# NB: GGPlot in Python with Plotnine

## GGPlot in Python

There are two ports of GGPlot2 to Python: `pygg` and `plotnine`.

The first seems to have stopped development and is much less used.

Let's look at Plotnine.

In [None]:
## ! conda install -c conda-forge plotnine -y

In [None]:
import pandas as pd
import numpy as np
from pandas.api.types import CategoricalDtype

In [None]:
from plotnine import *
from plotnine.data import mpg

Our old friend, `mpg` in Python:

In [None]:
mpg

## A Simple Bar Chart

In [None]:
(ggplot(mpg)            # defining what data to use
    + aes(x='class')    # defining what variable to use
    + geom_bar(size=20) # defining the type of plot to use
)

Notice that `aes()` is not a helper function (a function in the argument space).

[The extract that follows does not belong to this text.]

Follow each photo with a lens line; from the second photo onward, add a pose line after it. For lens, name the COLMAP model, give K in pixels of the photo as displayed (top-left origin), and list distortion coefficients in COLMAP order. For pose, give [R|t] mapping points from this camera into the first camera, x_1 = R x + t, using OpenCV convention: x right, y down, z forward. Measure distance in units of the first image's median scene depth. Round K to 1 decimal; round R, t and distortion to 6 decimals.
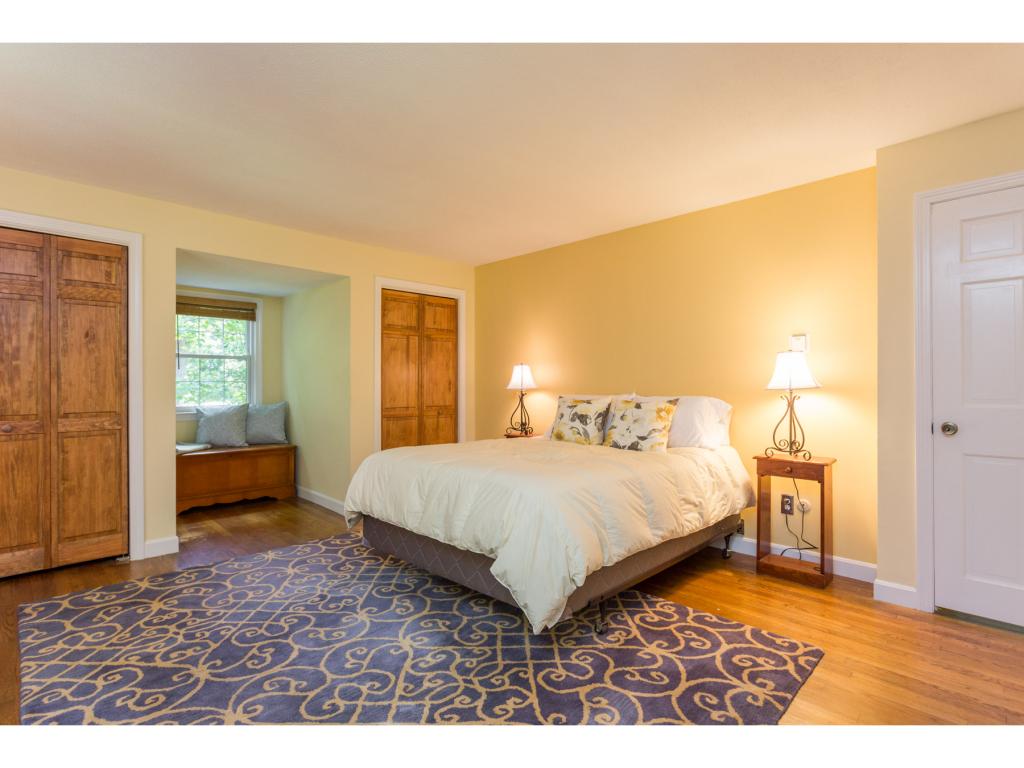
lens RADIAL K [[511.6, 0, 503.5], [0, 511.6, 380.5], [0, 0, 1]] dist [-0.000326, 0.000105]
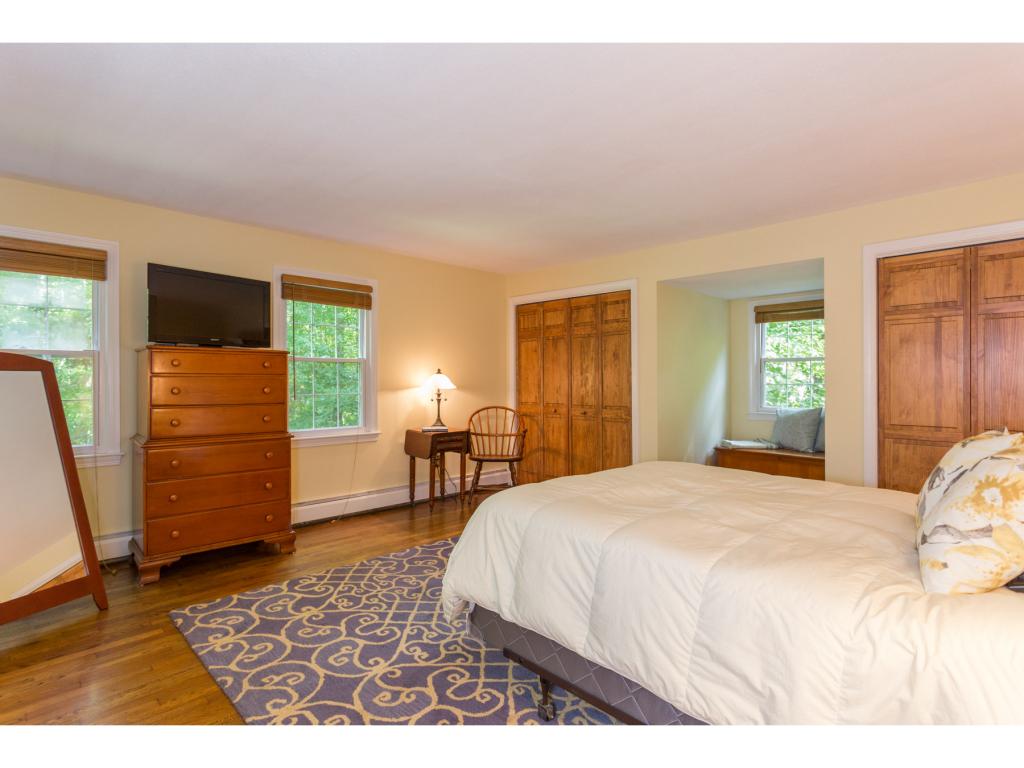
lens RADIAL K [[511.6, 0, 503.5], [0, 511.6, 380.5], [0, 0, 1]] dist [-0.000326, 0.000105]
pose [[-0.005756, 0.004255, -0.999974, 0.703203], [0.007133, 0.999966, 0.004214, -0.021678], [0.999958, -0.007109, -0.005786, 0.678151]]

Also, R dots become `_` in the argument names.

Note that we don't have to use the syntax above, which groups the functions in a single expression with `(...)`.

We can do this:

In [None]:
ggplot(mpg) + aes(x='class') + geom_bar(size=20)

Or this:

In [None]:
ggplot(mpg) + \
    aes(x='class') + \
    geom_bar(size=20)

Note that none of these are like R due to differing white space rules.

## Faceting

In [None]:
ggplot(mpg) + \
    aes(x = 'drv', y = 'cty', color = 'class', size='cyl') + \
    geom_point()

In [None]:
(ggplot(mpg)         
 + aes(x='drv', y='cty', color='class', size='cyl')
 + geom_point()
 + facet_wrap('class')
 + theme(legend_position = "none")
)

## The Pandas Way

Note the GGPlot included the computation of counts in the `geom_bar()` function.

In [None]:
mpg['class'].value_counts().sort_index().plot.bar(rot=45)

However, sometomes Pandas *does* do internal calculations, as with `.hist()`:

In [None]:
mpg['cty'].hist()

For **faceting in Pandas**, see this: https://stackoverflow.com/questions/29786227/how-do-i-plot-facet-plots-in-pandas

Notice that it is essentially the result of a `.groupby()` followed by `.unstack()`.

So, Pandas expects you to do the data transformations upfront.

GGPlot2 will handle these in the geometries and facets

GGPlot2 is easier, but Pandas separates comcerns

**As a rule, data operations should never take place in the visualization**.